In my adulthood, I’ve developed a thing for 1940s cars. Why? Well, I like the history of the period, I like the music, I like old-time radio programs like Gunsmoke and Johnny Dollar, and I love the art-deco streamliners that reached their design peak just as the Japanese were sailing for Pearl Harbor and that, after the war, returned to evoke speed and grace without actually being very fast or especially graceful around corners.
They have a kind of 50-mph grace, an unhurried dignity supplied by generous wear-your-fedora dimensions, teardrop lines, and big, low-stress engines that were meant to be felt but not heard. It was before the automakers became obsessed with the slap-dash assembly techniques of later years, with snap-fit pins and blow-molded plastics. Everything is properly screwed, bolted or welded onto a ’49 Cadillac. There was still a lot of handwork in the bodies, the seams leaded and ground by workers at Fisher Body’s Fleetwood plant and the dashboard a steel and chrome sculpture that more than surpasses in aesthetics what it clearly lacks in safety.

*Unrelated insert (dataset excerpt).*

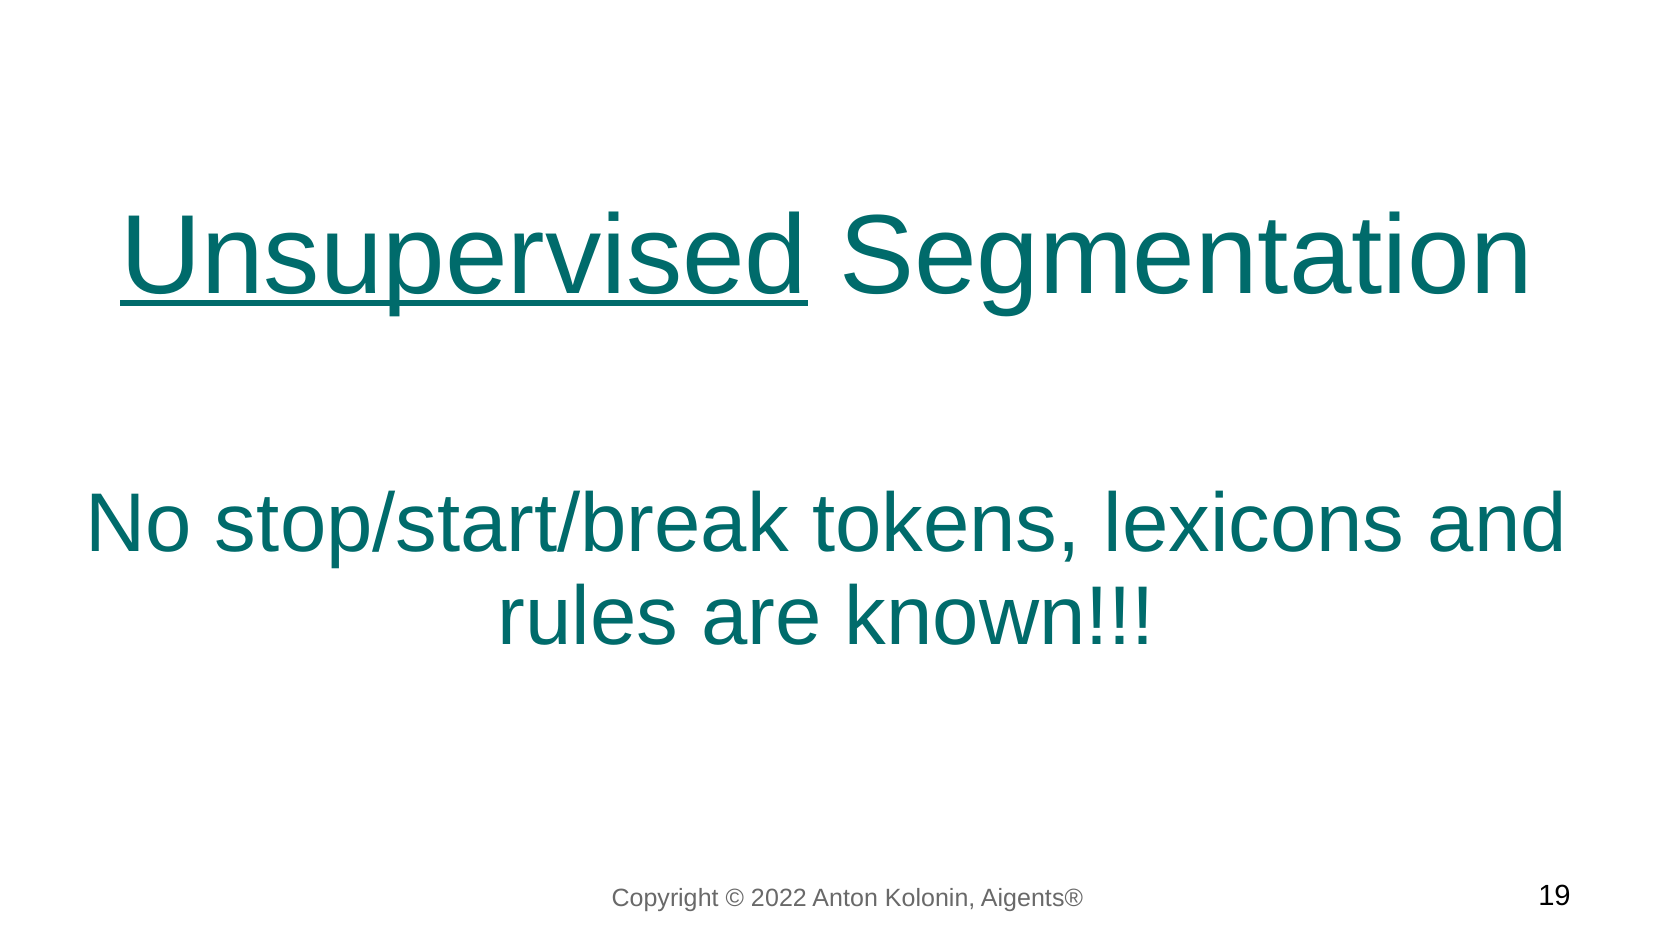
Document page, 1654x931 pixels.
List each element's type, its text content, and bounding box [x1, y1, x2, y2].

Automatic transmissions were still a relatively new thing, and the ’49 is like a modern car in that you pull the long column selector into “D” and just forget about it. The V-8 is a smooth and stout tugboat motor that lacks the thunder and drama of later V-8s but far outclasses the straight-sixes and -eights that dominated the market back then. Suspension and steering that is still in good shape pairs well with the newer radial tires which, if lacking the correct square-shoulder look of bias-plies, does a great job of keeping the Caddy pointed straight down the road. The brakes do a solid job of stopping and the radio even delivers the delights of what’s left of the AM airwaves, a little orange pilot light is there in the sweep display to tell you it’s on.

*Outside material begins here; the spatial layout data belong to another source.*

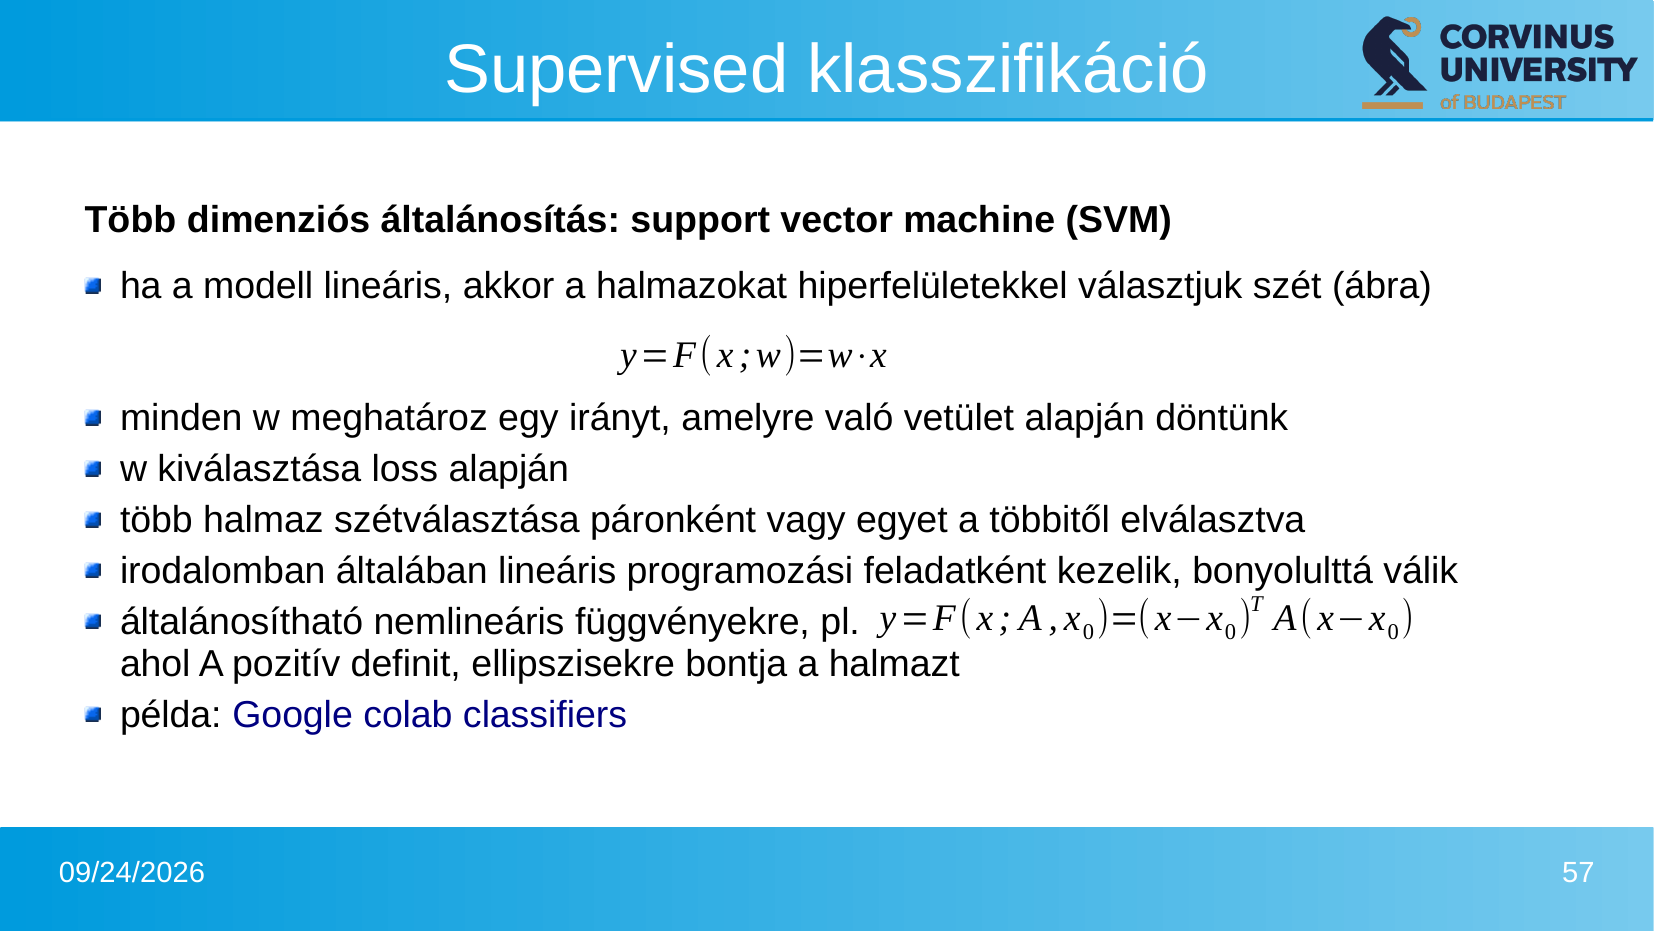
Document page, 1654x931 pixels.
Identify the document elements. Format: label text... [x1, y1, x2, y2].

text_box Több dimenziós általánosítás: support vector machine (SVM) ha a modell lineáris, akkor a halmazokat hiperfelületekkel választjuk szét (ábra) minden w meghatároz egy irányt, amelyre való vetület alapján döntünk w kiválasztása loss alapján több halmaz szétválasztása páronként vagy egyet a többitől elválasztva irodalomban általában lineáris programozási feladatként kezelik, bonyolulttá válik általánosítható nemlineáris függvényekre, pl. ahol A pozitív definit, ellipszisekre bontja a halmazt példa: Google colab classifiers [69, 190, 1549, 743]
chart [875, 591, 1414, 644]
chart [615, 332, 888, 379]
picture [1362, 16, 1638, 109]
title Supervised klasszifikáció [59, 29, 1362, 108]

Everyone who piloted the grandpa Cadillac on our group driving tour commented on how nice it drove, which is a way of saying that it drove very modern. It’s a highly useable classic for as little as $15,000–$25,000 that you wouldn’t mind taking on a road trip, the wind-wings open to scoop up the passing breeze and direct it at your face.
And one thing hasn’t changed in 69 years: when you cruise into town in a ’49 Cadillac, everyone knows it and approves.